Last week I caught an episode of "30 Minute Meals" on The Food Network. Rachael Ray was making Greek Goulash. It looked really good so I headed over to their web site and got the recipe. I had about half of what I needed in the house but hit the store to pick up the rest. I used ground lamb and not sirloin. It's very easy to do and it came out fantastic! If you like lamb and Greek foods give this a shot. My wife loved it and she can be a bit picky. I'm definitely going to put this recipe into the rotation.  Here it is...

http://www.foodnetwork.com/recipes/30-minute-meals/greek-goulash-recipe/index.html

Enjoy!

John


----------



## boots741 (Feb 20, 2004)

I saw her do that recipe last winter and gave it a try, turned out really good, have made twice since, and I will definetly make it again...thanks for reminding me.


----------



## jpollman (Jan 14, 2001)

She also had a good idea. She said that if you make it and have lots left over that you can even just add some chicken broth and convert it into a soup. That sounds really good too.

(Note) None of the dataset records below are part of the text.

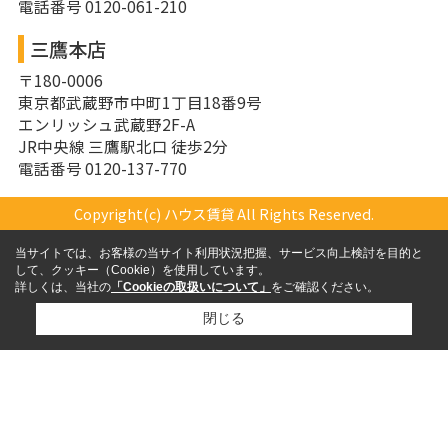
電話番号 0120-061-210
三鷹本店
〒180-0006
東京都武蔵野市中町1丁目18番9号
エンリッシュ武蔵野2F-A
JR中央線 三鷹駅北口 徒歩2分
電話番号 0120-137-770
Copyright(c) ハウス賃貸 All Rights Reserved.
当サイトでは、お客様の当サイト利用状況把握、サービス向上検討を目的と
して、クッキー（Cookie）を使用しています。
詳しくは、当社の
「Cookieの取扱いについて」
をご確認ください。
閉じる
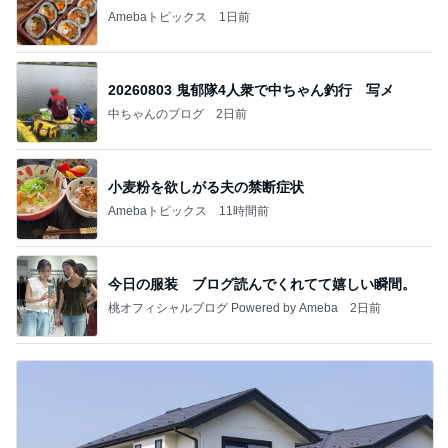
Amebaトピックス
1日前
20260803 鬼郁隊4人衆で中ちゃん釣行 写メ
中ちゃんのブログ
2日前
小麦粉を欲しがる夫の禁断症状
Amebaトピックス
11時間前
今日の服装 ブログ読んでくれてて嬉しい瞬間。
桃オフィシャルブログ Powered by Ameba
2日前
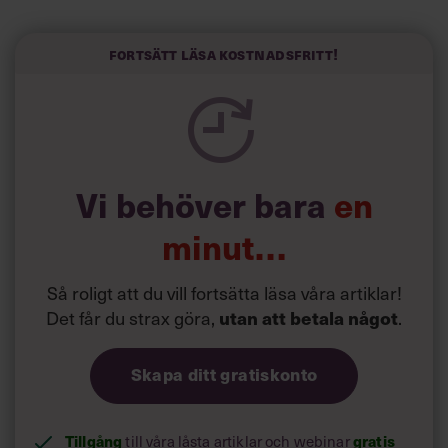
”Svenskarna tar politik på allvar och brukar uppskatta
politiker som har framtoningen av att vara kunniga,
Fortsätt läsa kostnadsfritt!
kompetenta och stå med båda fötterna på jorden. Hellre
en tråkig partiledare i foträta skor än en känslomässig
spelevink i högklackat, är hur jag brukar sammanfatta de
önskningar som svenskarna för fram i undersökningar.”
Läs mer:
Vi behöver bara
en
Siri Wikander: ”Led som i
början av pandemin”
minut…
Så roligt att du vill fortsätta läsa våra artiklar!
Det får du strax göra,
.
utan att betala något
Skapa ditt gratiskonto
Tillgång
till våra låsta artiklar och webinar
gratis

By the way, I absolutely love the Pita chips! They are awesome. I made them two nights in a row while we ate the goulash. But the second night I bought a bigger bag of Pita bread so I made enough of the salted chips but my son had a great idea. He said "Dad, why don't you put some cinnamon on them". Ooh that sounded good. So I cut up a few more Pita breads and spread them on the cookie sheet and hit them with a little spray olive oil and then sprinkled them with some cinnamon/sugar like you'd use on toast. I turned them over and did the same on the other side and baked just like the others and they came out great! They're a nice dessert like chip. YUM!

John


----------



## Spanky (Mar 21, 2001)

That recipe sounds really good there JP, I like the pita snack idea too!


----------